High o'er his head the soaring eagle screamed; The wolfs long howl rang nightly; through the vale Tramped the lone bear; the panther's eyeballs gleamed; The bison's gallop thundered on the gale.
Soon o'er the horizon rose the cloud of strife, Two proud, strong nations battling for the prize: Which swarming host should mould a nation's life; Which royal banner flout the western skies.
Long raged the conflict; on the crimson sod Native and alien joined their hosts in vain; The lilies withered where the lion trod, Till Peace lay panting on the ravaged plain.
A nobler task was theirs who strove to win The blood-stained heathen to the Christian fold; To free from Satan's clutch the slaves of sin; These labors, too, with loving grace he told.
Halting with feeble step, or bending o'er The sweet-breathed roses which he loved so well, While through long years his burdening cross he bore, From those firm lips no coward accents fell.
A brave bright memory!

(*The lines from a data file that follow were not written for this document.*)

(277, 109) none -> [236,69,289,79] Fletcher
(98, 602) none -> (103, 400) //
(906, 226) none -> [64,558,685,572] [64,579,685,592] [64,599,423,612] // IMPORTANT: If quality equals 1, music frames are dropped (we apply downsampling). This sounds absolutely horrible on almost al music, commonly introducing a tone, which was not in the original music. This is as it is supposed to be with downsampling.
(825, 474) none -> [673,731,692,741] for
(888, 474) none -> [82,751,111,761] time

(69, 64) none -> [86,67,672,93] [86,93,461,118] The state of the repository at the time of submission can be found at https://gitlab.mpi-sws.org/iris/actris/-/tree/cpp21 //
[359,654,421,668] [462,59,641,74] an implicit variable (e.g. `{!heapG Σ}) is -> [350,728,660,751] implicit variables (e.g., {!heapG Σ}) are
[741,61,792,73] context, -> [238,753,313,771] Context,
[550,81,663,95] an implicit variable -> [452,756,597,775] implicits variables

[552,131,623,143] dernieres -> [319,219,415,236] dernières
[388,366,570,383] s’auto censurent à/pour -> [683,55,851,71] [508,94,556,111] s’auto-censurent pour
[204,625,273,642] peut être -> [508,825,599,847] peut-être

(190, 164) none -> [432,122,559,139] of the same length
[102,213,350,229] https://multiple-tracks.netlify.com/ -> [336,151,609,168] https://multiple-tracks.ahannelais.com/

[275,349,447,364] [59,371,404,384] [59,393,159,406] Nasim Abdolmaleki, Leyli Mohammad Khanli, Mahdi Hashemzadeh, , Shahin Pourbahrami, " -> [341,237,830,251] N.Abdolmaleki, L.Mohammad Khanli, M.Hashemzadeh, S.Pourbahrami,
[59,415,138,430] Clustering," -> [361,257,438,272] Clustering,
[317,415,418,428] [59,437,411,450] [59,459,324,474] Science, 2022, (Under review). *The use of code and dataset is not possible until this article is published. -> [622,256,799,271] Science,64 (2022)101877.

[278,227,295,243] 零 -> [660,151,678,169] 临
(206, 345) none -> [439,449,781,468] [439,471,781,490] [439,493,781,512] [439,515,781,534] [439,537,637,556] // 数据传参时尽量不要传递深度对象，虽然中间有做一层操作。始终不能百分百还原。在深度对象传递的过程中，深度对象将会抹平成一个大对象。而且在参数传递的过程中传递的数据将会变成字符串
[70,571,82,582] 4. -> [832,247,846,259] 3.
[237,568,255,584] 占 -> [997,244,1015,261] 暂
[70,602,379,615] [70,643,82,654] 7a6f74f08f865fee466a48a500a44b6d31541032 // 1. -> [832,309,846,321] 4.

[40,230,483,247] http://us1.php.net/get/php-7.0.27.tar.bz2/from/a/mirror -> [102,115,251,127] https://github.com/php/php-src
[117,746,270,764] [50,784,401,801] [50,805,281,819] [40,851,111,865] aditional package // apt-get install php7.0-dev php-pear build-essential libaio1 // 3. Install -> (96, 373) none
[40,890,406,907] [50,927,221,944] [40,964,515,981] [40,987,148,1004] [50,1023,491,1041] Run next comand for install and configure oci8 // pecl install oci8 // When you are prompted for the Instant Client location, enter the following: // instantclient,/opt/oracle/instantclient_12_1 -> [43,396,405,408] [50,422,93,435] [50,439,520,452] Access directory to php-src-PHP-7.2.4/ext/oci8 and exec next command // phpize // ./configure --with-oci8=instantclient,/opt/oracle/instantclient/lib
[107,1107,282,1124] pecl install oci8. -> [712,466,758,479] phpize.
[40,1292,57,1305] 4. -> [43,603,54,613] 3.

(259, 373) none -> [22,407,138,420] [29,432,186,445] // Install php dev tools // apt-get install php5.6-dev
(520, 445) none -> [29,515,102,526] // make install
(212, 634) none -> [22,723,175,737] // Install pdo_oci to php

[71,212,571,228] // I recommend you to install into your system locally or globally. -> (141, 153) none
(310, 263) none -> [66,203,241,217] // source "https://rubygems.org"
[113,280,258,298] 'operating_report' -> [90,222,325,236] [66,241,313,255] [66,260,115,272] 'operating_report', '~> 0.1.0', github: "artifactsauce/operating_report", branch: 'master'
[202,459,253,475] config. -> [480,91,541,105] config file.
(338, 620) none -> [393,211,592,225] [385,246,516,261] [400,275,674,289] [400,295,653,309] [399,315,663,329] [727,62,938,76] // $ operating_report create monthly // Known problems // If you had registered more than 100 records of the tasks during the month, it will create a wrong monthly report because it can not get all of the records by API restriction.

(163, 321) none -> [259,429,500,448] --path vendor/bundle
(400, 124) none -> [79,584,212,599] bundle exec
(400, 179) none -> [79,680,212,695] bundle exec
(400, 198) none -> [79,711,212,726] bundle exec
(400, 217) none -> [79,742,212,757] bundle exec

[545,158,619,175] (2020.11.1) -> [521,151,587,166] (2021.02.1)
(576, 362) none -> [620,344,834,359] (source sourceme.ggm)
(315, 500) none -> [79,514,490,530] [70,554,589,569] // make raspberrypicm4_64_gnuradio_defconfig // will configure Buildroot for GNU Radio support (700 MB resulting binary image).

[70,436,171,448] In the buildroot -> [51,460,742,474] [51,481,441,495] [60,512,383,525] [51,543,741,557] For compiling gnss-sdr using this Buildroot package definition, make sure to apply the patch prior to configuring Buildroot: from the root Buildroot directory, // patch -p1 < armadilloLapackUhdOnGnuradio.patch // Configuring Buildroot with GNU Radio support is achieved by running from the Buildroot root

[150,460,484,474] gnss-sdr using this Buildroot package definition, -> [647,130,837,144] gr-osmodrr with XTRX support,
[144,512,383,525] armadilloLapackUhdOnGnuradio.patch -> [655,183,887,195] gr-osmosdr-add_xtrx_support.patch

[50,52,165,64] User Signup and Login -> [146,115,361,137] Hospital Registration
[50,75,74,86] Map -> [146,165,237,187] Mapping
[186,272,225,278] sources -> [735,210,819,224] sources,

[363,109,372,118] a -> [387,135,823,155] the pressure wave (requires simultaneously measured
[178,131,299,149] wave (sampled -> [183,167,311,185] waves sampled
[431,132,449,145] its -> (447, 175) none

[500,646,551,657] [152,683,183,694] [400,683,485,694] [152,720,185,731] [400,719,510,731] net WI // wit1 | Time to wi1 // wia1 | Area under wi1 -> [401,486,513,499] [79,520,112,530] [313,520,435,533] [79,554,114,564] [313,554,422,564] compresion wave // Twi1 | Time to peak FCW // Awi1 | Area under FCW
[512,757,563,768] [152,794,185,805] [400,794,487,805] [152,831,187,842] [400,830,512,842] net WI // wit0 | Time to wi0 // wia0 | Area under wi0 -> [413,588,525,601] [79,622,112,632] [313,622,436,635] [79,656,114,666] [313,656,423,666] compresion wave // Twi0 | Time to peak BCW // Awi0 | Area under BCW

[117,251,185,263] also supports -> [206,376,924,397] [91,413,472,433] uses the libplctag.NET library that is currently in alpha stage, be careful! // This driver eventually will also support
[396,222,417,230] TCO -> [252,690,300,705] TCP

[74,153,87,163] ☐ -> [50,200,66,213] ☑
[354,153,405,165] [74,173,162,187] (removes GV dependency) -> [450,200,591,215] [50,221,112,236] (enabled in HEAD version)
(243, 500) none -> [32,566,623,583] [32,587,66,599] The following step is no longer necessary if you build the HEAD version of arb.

His the stainless shield No shame defaces and no envy mars! When our far future's record is unsealed, His name will shine among its morning stars. --Holmes.
The stories in this volume deal, for the most part, with single actions, generally with deeds of war and feats of arms. In this one I desire to give if possible the impression, for it can be no more than an impression, of a life which in its conflicts and its victories manifested throughout heroic qualities. Such qualities can be shown in many ways, and the field of battle is only one of the fields of human endeavor where heroism can be displayed.